### 提示文
┄┄┄┄┄┄

●歌詞はこちら //lyrics.wikia.com/Janis_Joplin:Move_Over
曲のエピソード
1970年10月4日、滞在先のロサンジェルスのホテルで事切れているのを発見されたジャニス・ジョプリン。27歳という若さだった。死因はヘロインの過剰摂取と言われている。この「Move Over」は、彼女が死の直前まで取り組んでいたアルバム『PEARL』(1971/全米アルバム・チャートNo.1)のオープニングを飾る曲で、シングル・カットされなかったものの、ジャニスのヴォーカルが炸裂する名曲として今に聴き継がれている。イントロからして、一度聴いたら絶対に忘れられないほど強烈だ。なお、“Pearl”はジャニスの愛称。

┄┄┄┄┄┄

### 設問
1 – 提示文によれば、「Move Over」が冒頭を飾るアルバムは何か。
2 – 「Move Over」についての提示文を二文で要約せよ。
ここから先の項目は、この作業では使わない。

保存データ:

┄┄┄┄┄┄

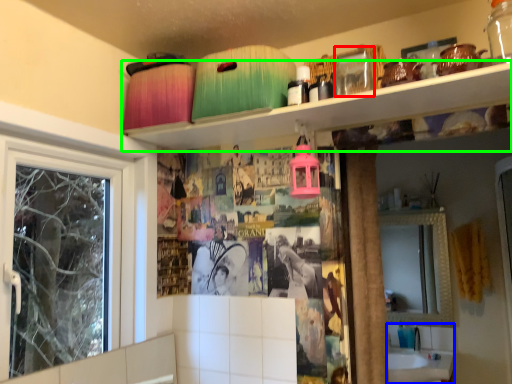
Question: Considering the real-world distances, which object is closest to glass jar (highlighted by a red box)? sink (highlighted by a blue box) or shelf (highlighted by a green box).

Choices:
 (A) sink
 (B) shelf

Answer: (B)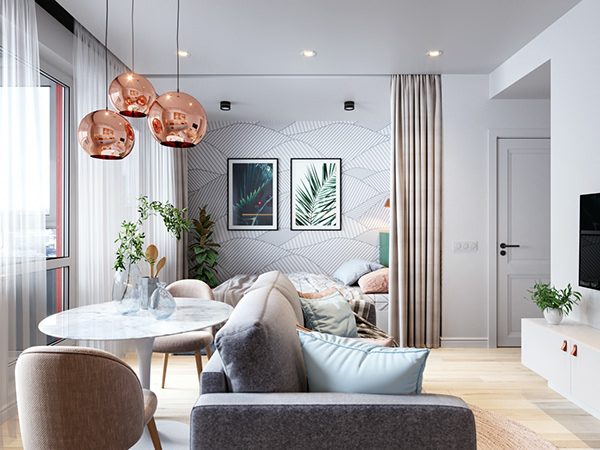
The width and height of the screenshot is (600, 450). Find the location of `curtain`. curtain is located at coordinates tap(419, 249).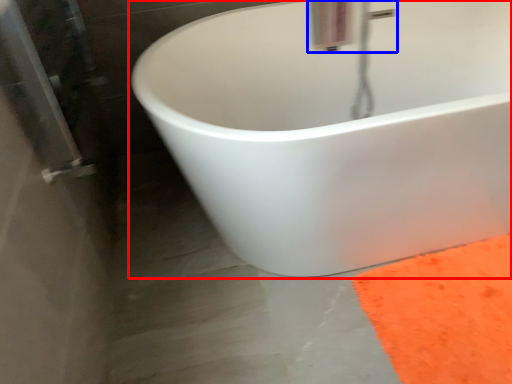
Question: Which object is closer to the camera taking this photo, bathtub (highlighted by a red box) or plumbing fixture (highlighted by a blue box)?

Choices:
 (A) bathtub
 (B) plumbing fixture

Answer: (A)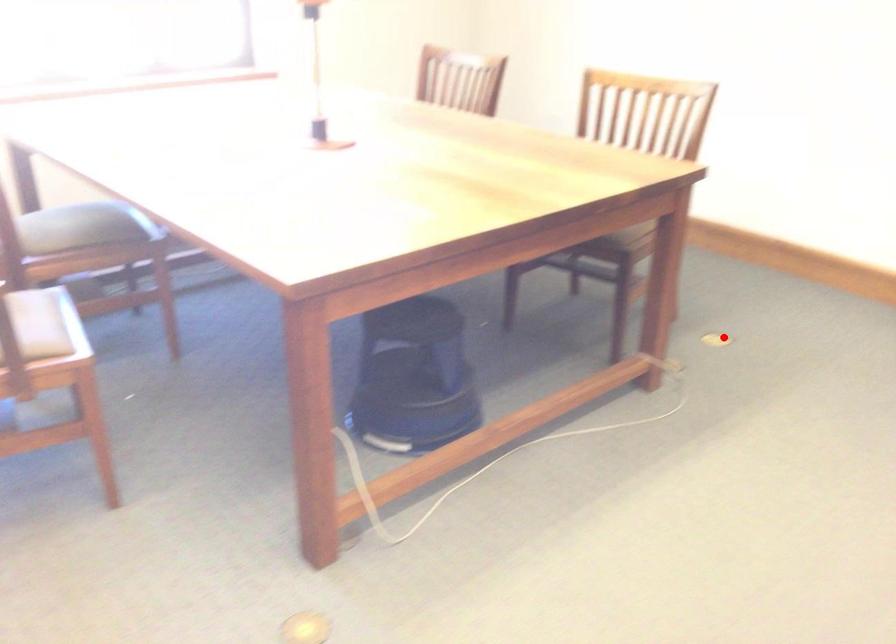
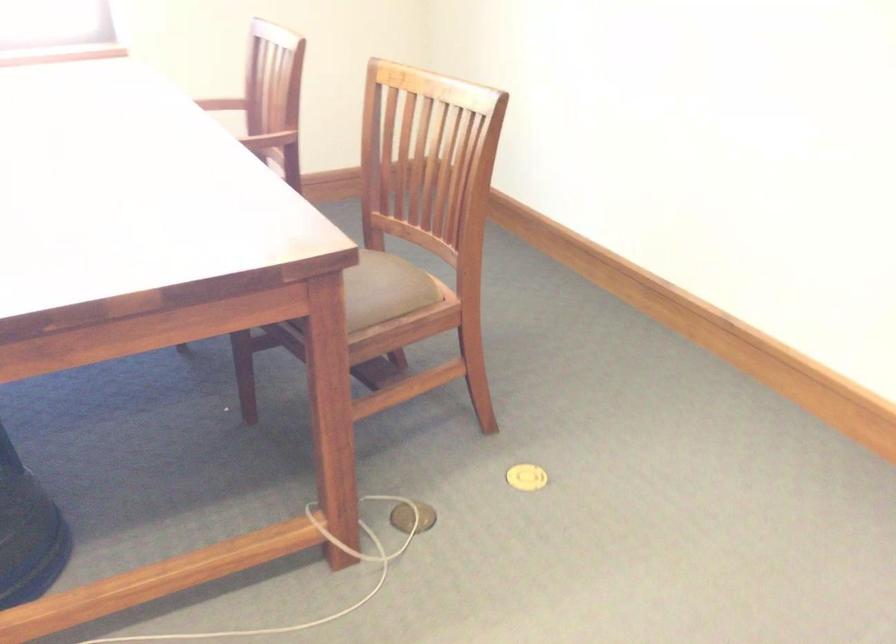
The point at the highlighted location is marked in the first image. Where is the corresponding point in the second image?

(526, 477)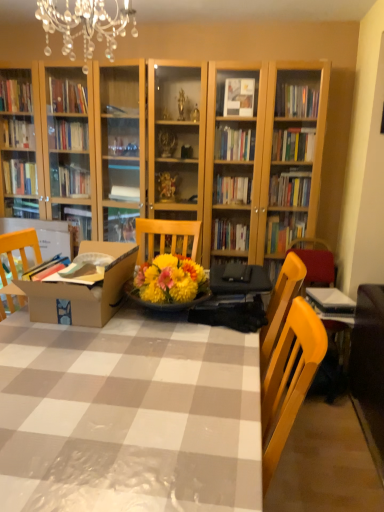
Question: Is crystal chandelier at upper center completely or partially inside brown cardboard box at center?

Choices:
 (A) no
 (B) yes

Answer: (A)

Question: Considering the relative sizes of brown cardboard box at center and crystal chandelier at upper center in the image provided, is brown cardboard box at center wider than crystal chandelier at upper center?

Choices:
 (A) no
 (B) yes

Answer: (B)

Question: Is brown cardboard box at center placed right next to crystal chandelier at upper center?

Choices:
 (A) no
 (B) yes

Answer: (A)

Question: From the image's perspective, is brown cardboard box at center over crystal chandelier at upper center?

Choices:
 (A) yes
 (B) no

Answer: (B)

Question: Is there a large distance between brown cardboard box at center and crystal chandelier at upper center?

Choices:
 (A) no
 (B) yes

Answer: (B)

Question: Would you say crystal chandelier at upper center is inside or outside wooden table at center?

Choices:
 (A) inside
 (B) outside

Answer: (B)

Question: Is crystal chandelier at upper center bigger or smaller than wooden table at center?

Choices:
 (A) big
 (B) small

Answer: (B)

Question: Relative to wooden table at center, is crystal chandelier at upper center in front or behind?

Choices:
 (A) front
 (B) behind

Answer: (B)

Question: From a real-world perspective, is crystal chandelier at upper center above or below wooden table at center?

Choices:
 (A) below
 (B) above

Answer: (B)

Question: From a real-world perspective, is brown cardboard box at center above or below crystal chandelier at upper center?

Choices:
 (A) below
 (B) above

Answer: (A)

Question: Looking at their shapes, would you say brown cardboard box at center is wider or thinner than crystal chandelier at upper center?

Choices:
 (A) wide
 (B) thin

Answer: (A)

Question: Considering the positions of point (72, 303) and point (109, 33), is point (72, 303) closer or farther from the camera than point (109, 33)?

Choices:
 (A) farther
 (B) closer

Answer: (B)

Question: From the image's perspective, relative to crystal chandelier at upper center, is brown cardboard box at center above or below?

Choices:
 (A) above
 (B) below

Answer: (B)

Question: From their relative heights in the image, would you say yellow wood chair at right is taller or shorter than crystal chandelier at upper center?

Choices:
 (A) tall
 (B) short

Answer: (A)

Question: Is yellow wood chair at right bigger or smaller than crystal chandelier at upper center?

Choices:
 (A) small
 (B) big

Answer: (B)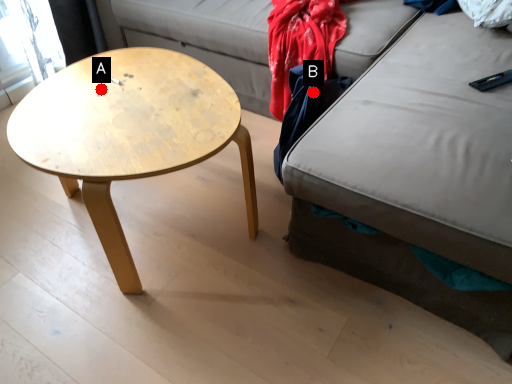
Question: Two points are circled on the image, labeled by A and B beside each circle. Which point is closer to the camera taking this photo?

Choices:
 (A) A is closer
 (B) B is closer

Answer: (A)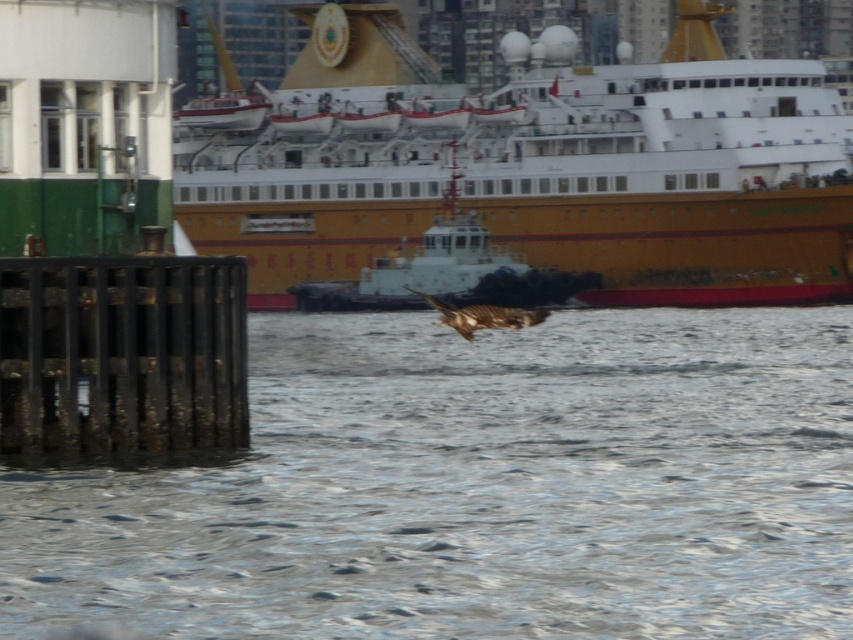
You are standing at the point marked as point (498, 504) and want to throw a stone to hit the cruise ship in the background. If the maximum distance you can throw is 20 meters, will you be able to reach it?

The distance between you and the cruise ship is 22.03 meters, which is beyond your throwing range of 20 meters. You won not be able to reach it.

You are a wildlife photographer aiming to capture the brown feathered bird at center without the translucent gray water at center obstructing the view. Can you position yourself in such a way that the bird is clearly visible while the water is out of frame?

The distance between the translucent gray water at center and the brown feathered bird at center is 12.12 meters. Since the bird is flying above the water, positioning yourself at an angle where the water is not in the same plane as the bird would allow you to capture the bird without the water obstructing the view.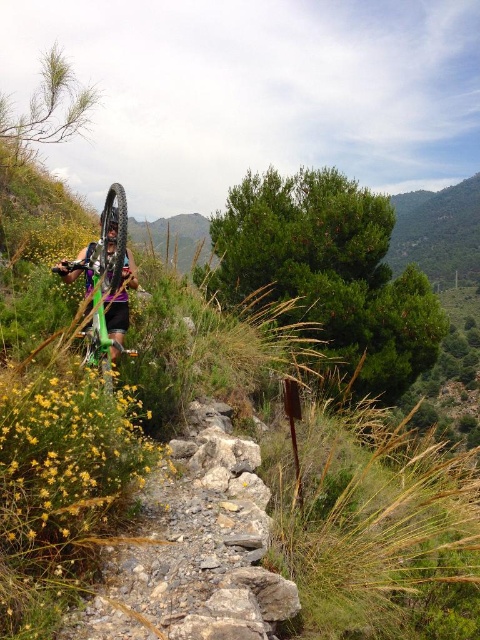
Question: Is rocky gravel trail at center positioned at the back of green matte bicycle at center?

Choices:
 (A) no
 (B) yes

Answer: (A)

Question: Which point appears closest to the camera in this image?

Choices:
 (A) (204, 412)
 (B) (109, 305)

Answer: (B)

Question: Can you confirm if rocky gravel trail at center is thinner than green matte bicycle at center?

Choices:
 (A) yes
 (B) no

Answer: (B)

Question: Among these objects, which one is farthest from the camera?

Choices:
 (A) green matte bicycle at center
 (B) rocky gravel trail at center

Answer: (A)

Question: Which of the following is the farthest from the observer?

Choices:
 (A) (196, 564)
 (B) (115, 337)

Answer: (B)

Question: Does rocky gravel trail at center have a smaller size compared to green matte bicycle at center?

Choices:
 (A) no
 (B) yes

Answer: (A)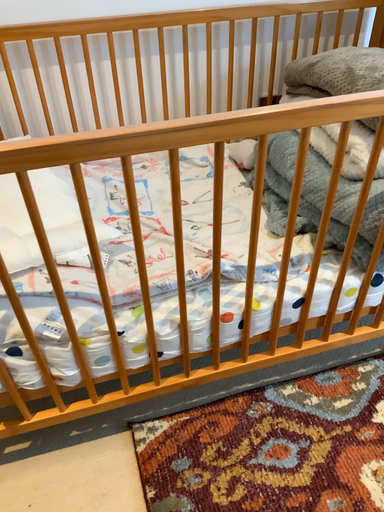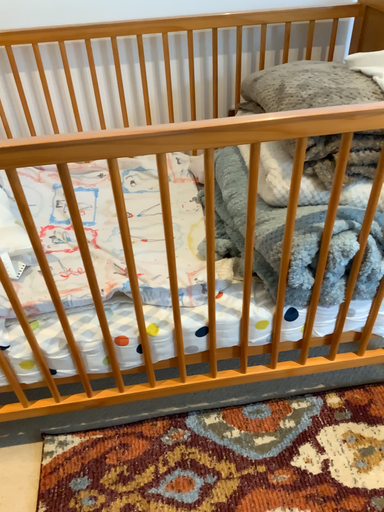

┄┄┄┄┄┄

### 解答一覧
1 – 1971年のアルバム『PEARL』である。

2 – ジャニス・ジョプリンは1970年10月4日、27歳でロサンジェルスのホテルで事切れているのを発見され、死因はヘロインの過剰摂取と言われている。「Move Over」は彼女が死の直前まで取り組んでいたアルバム『PEARL』のオープニング曲で、シングル・カットはされなかったが、ヴォーカルが炸裂する名曲として今に聴き継がれている。